Much has been written in the wake of the Newtown tragedy about the connection between the culture of masculinity and the culture of gun violence. In the past 30 years, all but one of the past 62 mass murderers in the country who have used guns have been men. Gun makers equate gun ownership with manliness. The speculation as to why is rampant. Men are dangerously threatened due to the rise of minorities and women. Men are more sensitive to slights than women. Growing up to be a man is hard.
It’s important to consider the gendered context under which these shooting crimes are committed, and particularly how many of these murderers choose their victims. The rubric of gun culture, mental health and mass violence has myriad elements, and much of it is tied to what it is to be a man in America.
But we lose a critical part of our understanding, and therefore a critical part of any solution, when the conversation is built solely on a platform of masculinity. And I say this because I have only been personally touched by one mass shooting in my life, and it was done by a woman.
On May 20, 1988, Laurie Dann walked into Hubbard Woods Elementary in Winnetka, Ill., and shot six children. One of them, Nicholas Corwin, died. He was 8 years old. In the past few days, his mother has been interviewed. It is a wound that never heals, not for his family or for the other children who were at the school. Though I wasn’t a student there, my family lived in Glencoe, a neighboring suburb, when the shooting occurred. I was in the same grade as Nick Corwin, and as a kid acutely felt the reign of terror and anxiety that shook the cloistered north suburbs Chicago. It does every time a school shooting occurs. High school friends say they have been freshly traumatized by the Newtown shooting. Many, nearly 25 years later, can remember every detail from that day, down to what they ate and which parents were in the classroom. Some still suffer from regular nightmares.

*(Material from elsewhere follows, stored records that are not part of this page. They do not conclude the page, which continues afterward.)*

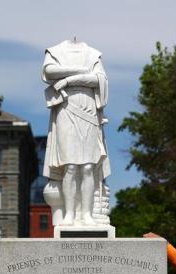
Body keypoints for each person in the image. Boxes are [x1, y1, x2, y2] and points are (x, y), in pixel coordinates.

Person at [41, 39, 110, 226]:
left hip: (88, 109)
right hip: (66, 107)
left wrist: (68, 80)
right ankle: (70, 214)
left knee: (88, 166)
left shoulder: (93, 54)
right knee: (69, 166)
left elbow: (99, 79)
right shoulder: (55, 51)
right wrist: (81, 71)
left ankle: (86, 214)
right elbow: (49, 72)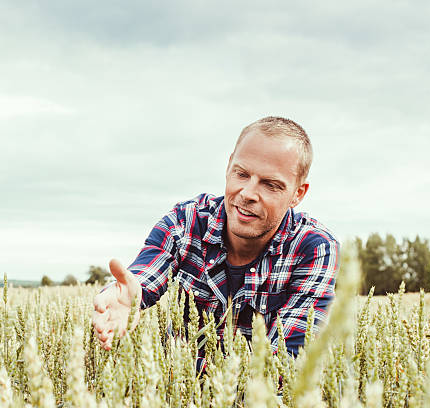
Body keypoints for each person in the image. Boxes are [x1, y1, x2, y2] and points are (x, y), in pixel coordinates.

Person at [92, 116, 339, 364]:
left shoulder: (315, 248)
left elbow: (286, 363)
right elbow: (147, 272)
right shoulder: (185, 221)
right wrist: (130, 294)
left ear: (298, 194)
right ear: (229, 165)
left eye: (271, 185)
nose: (248, 193)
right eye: (241, 174)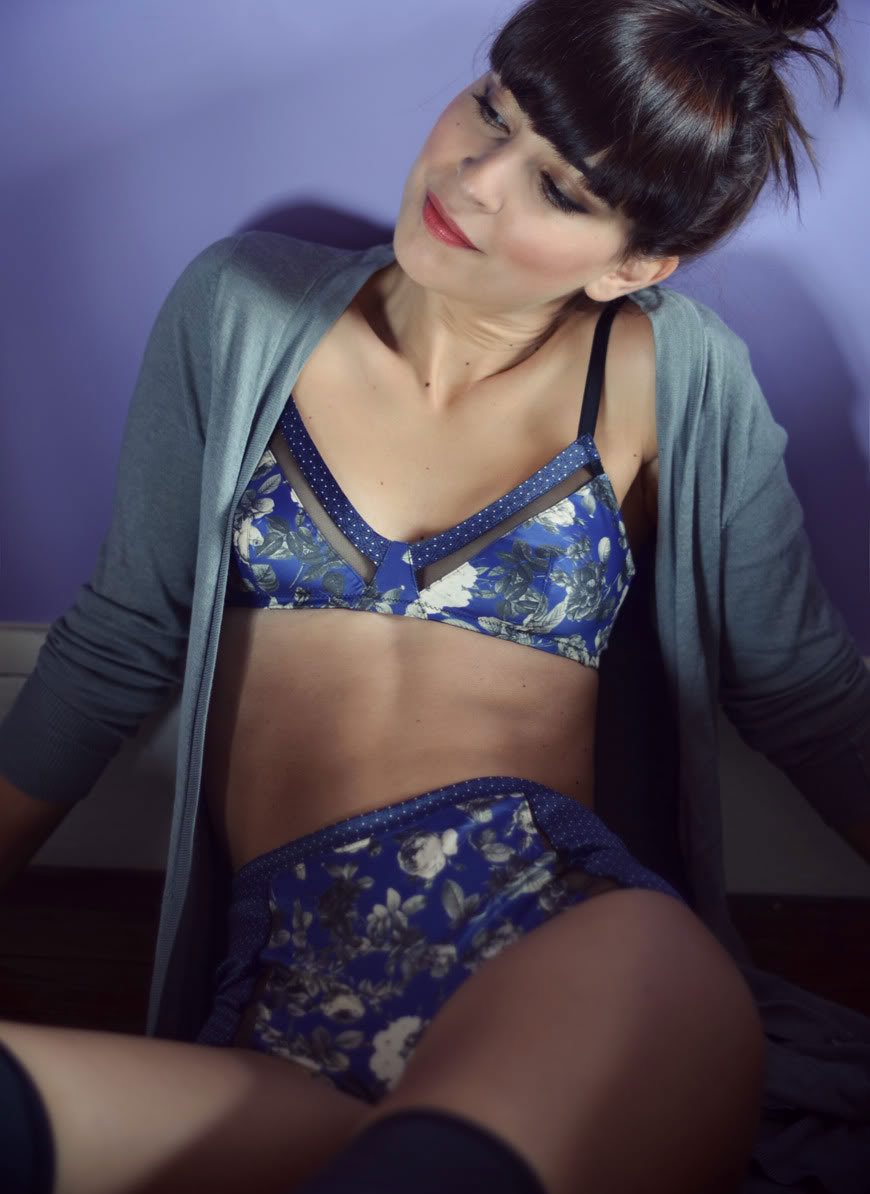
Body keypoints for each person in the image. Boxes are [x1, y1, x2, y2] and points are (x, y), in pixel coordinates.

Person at [1, 0, 869, 1191]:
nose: (476, 177)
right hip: (289, 993)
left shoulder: (670, 374)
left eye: (559, 189)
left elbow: (802, 692)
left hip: (572, 946)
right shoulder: (242, 306)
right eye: (494, 111)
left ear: (635, 265)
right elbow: (119, 638)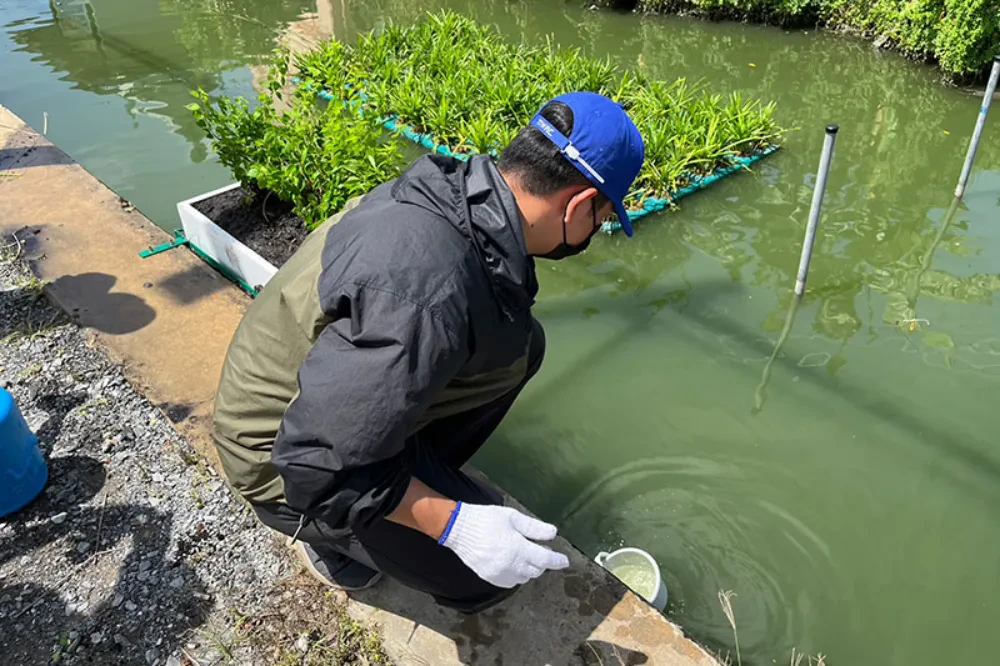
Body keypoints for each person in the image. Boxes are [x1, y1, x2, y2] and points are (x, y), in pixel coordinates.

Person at [211, 91, 644, 613]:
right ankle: (331, 541)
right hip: (279, 460)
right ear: (576, 204)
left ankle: (395, 465)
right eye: (600, 218)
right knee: (490, 577)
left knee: (520, 346)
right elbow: (312, 463)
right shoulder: (426, 289)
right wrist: (455, 525)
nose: (594, 231)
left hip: (323, 399)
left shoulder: (454, 192)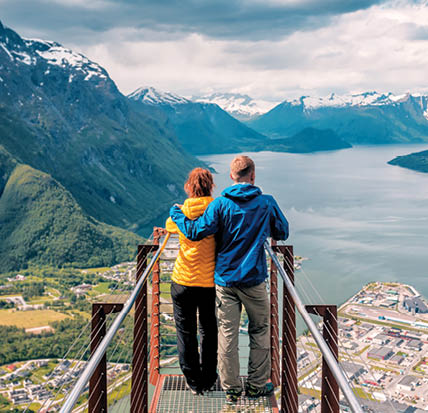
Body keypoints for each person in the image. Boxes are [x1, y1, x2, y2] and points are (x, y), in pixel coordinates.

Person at [170, 155, 289, 403]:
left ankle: (231, 388)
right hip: (254, 279)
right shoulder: (266, 203)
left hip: (225, 281)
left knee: (227, 333)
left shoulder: (220, 204)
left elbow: (195, 231)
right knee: (260, 329)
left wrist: (177, 213)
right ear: (253, 176)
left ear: (232, 176)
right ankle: (256, 385)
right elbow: (282, 231)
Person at [165, 168, 218, 395]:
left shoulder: (183, 211)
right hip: (207, 283)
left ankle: (193, 381)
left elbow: (169, 226)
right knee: (208, 330)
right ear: (210, 186)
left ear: (189, 187)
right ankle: (208, 377)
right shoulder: (217, 210)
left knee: (185, 332)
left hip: (182, 281)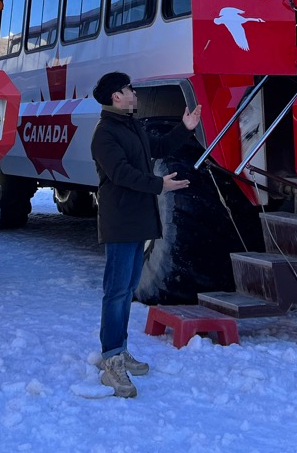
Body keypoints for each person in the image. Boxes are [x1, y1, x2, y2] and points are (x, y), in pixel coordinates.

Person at [89, 71, 200, 398]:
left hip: (138, 218)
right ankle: (111, 360)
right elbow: (121, 174)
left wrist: (186, 128)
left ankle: (119, 350)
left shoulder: (132, 124)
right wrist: (159, 185)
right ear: (116, 97)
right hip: (121, 220)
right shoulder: (104, 133)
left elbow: (161, 146)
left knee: (126, 291)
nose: (135, 93)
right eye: (129, 89)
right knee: (116, 290)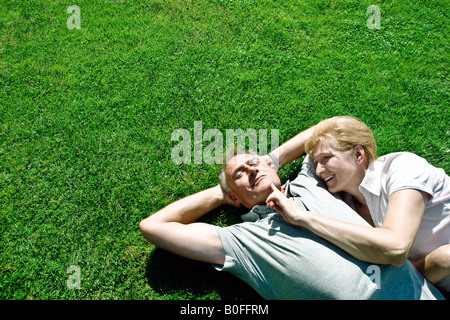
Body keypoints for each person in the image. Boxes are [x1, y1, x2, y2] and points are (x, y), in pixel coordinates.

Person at [139, 141, 444, 299]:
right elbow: (153, 227)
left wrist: (274, 158)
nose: (251, 170)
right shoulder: (242, 241)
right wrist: (220, 193)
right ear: (236, 199)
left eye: (254, 162)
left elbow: (324, 128)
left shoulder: (309, 181)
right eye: (240, 175)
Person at [266, 116, 450, 295]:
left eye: (326, 158)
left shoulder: (403, 168)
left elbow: (397, 247)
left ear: (358, 154)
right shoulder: (342, 206)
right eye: (316, 162)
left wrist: (305, 218)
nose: (320, 170)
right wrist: (270, 162)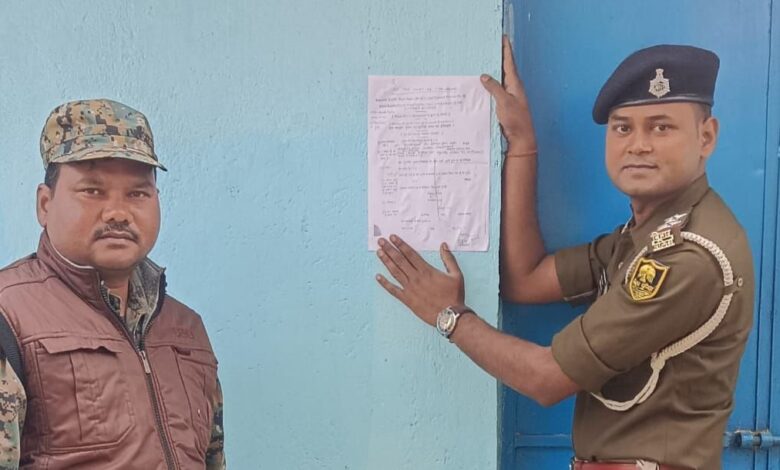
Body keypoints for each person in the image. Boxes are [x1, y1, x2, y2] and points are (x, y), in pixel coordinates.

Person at [375, 39, 753, 470]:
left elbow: (546, 378)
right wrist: (522, 144)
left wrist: (449, 317)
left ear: (706, 137)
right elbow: (526, 279)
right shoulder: (644, 236)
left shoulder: (687, 256)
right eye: (623, 128)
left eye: (661, 128)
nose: (638, 145)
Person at [0, 99, 225, 469]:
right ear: (45, 204)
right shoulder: (10, 317)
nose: (118, 212)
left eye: (137, 193)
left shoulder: (186, 331)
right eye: (92, 191)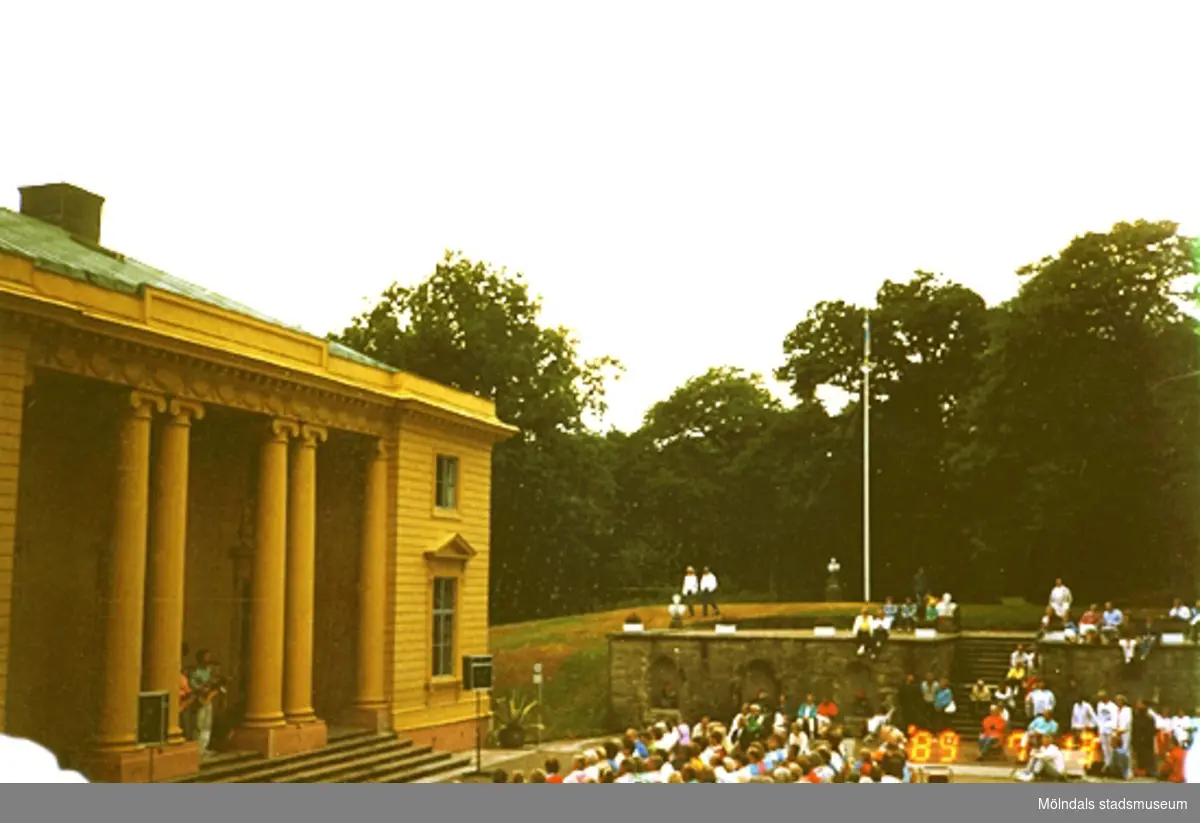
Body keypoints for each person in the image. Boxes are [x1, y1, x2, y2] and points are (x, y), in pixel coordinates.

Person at [188, 649, 224, 760]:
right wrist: (203, 688)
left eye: (209, 657)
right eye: (206, 657)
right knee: (199, 724)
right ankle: (198, 749)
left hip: (209, 700)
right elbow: (193, 685)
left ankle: (205, 747)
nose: (208, 659)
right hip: (200, 700)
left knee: (207, 724)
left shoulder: (208, 671)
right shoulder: (196, 672)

Dann’s family was from Glencoe, perhaps a 10-minute drive from Hubbard Woods Elementary, and she went to the same high school I eventually graduated from. She was living with her parents in Glencoe when she murdered Corwin. In a close-knit community, many knew she was disturbed, as did her family — after years of erratic and paranoid behavior and a messy divorce, during which she legally acquired a gun, they put her in intensive therapy in a community in Madison, Wis. Her family unsuccessfully attempted to commit her, but eventually she moved back into her parents home after sending death threats to her ex-husband, former baby-sitting clients, former friends and her psychiatrist. Not long after she became a murderer.
Before she began her shooting spree, Dann mailed arsenic-laced food to numerous contacts. She then drove to another nearby school, Ravinia Elementary in Highland Park, and set a small fire, because she believed her ex-sister-in-law’s children were in school there. She attempted to set fire to a day care in the community, but was thwarted. Eventually, she made her way to Hubbard Woods, shooting four boys and two girls, injuring five of them but murdering Corwin. She escaped and took a local family hostage in their home, shooting their college-age son before killing herself in their home.
By now, this script is eerily and horribly familiar. A mentally unwell person obtains several guns. Seeks revenge against an ex-spouse and their loved ones due to perceived slights. Appears to target victims based on gender. Destroys lives and families.
Except in this script, the perpetrator is a woman. The culture of violence and domestic violence in this country is not solely about men and masculinity. Our analysis of it can’t be, either.